Além do seu valor científico e de gestão, o Programa de Telemetria de Grandes Baleias também já é reconhecido pelo seu valor de divulgação científica e para a conservação das baleias do Atlântico Norte. Desde o dia 28 de Abril de 2010, o programa passou a integrar a exposição permanente do Museu da Baleação de New Bedford, como exemplo da utilização de novas tecnologias para a investigação de cetáceos. A integração na exposição permanente desse museu americano, que recebe mais de 100.000 visitantes por ano, é um importante indicador da qualidade dos resultados já alcançados pelo programa de telemetria e das expectativas sobre o seu desenvolvimento futuro.

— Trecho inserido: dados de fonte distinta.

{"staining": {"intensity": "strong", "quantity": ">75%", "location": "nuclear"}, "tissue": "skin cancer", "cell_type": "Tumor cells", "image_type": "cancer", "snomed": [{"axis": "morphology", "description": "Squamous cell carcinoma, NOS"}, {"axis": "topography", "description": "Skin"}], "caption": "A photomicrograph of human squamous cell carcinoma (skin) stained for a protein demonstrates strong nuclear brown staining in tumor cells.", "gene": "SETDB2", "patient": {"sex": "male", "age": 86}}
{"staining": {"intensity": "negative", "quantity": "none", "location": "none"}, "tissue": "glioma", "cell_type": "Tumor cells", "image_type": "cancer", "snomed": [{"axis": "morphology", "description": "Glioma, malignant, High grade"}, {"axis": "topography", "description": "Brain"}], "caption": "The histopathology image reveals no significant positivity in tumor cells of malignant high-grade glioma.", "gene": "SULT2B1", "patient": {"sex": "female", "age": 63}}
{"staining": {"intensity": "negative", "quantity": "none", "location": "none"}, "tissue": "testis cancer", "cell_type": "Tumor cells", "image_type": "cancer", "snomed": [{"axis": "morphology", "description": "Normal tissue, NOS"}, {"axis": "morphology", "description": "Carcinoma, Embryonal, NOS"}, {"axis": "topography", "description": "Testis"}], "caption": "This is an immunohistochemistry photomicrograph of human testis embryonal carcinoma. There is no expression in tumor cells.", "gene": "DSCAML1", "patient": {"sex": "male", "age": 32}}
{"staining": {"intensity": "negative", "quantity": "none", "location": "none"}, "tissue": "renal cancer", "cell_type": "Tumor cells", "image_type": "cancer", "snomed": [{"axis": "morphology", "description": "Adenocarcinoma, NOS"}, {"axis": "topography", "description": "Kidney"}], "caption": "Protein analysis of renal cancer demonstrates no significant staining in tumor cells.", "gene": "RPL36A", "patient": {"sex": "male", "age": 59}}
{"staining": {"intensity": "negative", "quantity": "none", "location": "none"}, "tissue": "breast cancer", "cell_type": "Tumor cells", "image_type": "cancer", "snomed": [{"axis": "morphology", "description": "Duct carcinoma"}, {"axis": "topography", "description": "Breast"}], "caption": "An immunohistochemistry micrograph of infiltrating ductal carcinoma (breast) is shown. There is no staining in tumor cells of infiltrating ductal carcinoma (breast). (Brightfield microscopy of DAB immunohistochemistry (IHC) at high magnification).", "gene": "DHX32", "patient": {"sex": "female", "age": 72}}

Da parte de toda a equipa envolvida, é grande a vontade de continuar e melhorar ainda mais o trabalho desenvolvido pelo programa de telemetria. Só através do conhecimento é que se pode implementar medidas de gestão eficientes para a conservação das populações selvagens e o Programa de Telemetria de Grandes Baleias é uma das mais potentes ferramentas ao nosso alcance para aumentar esse conhecimento.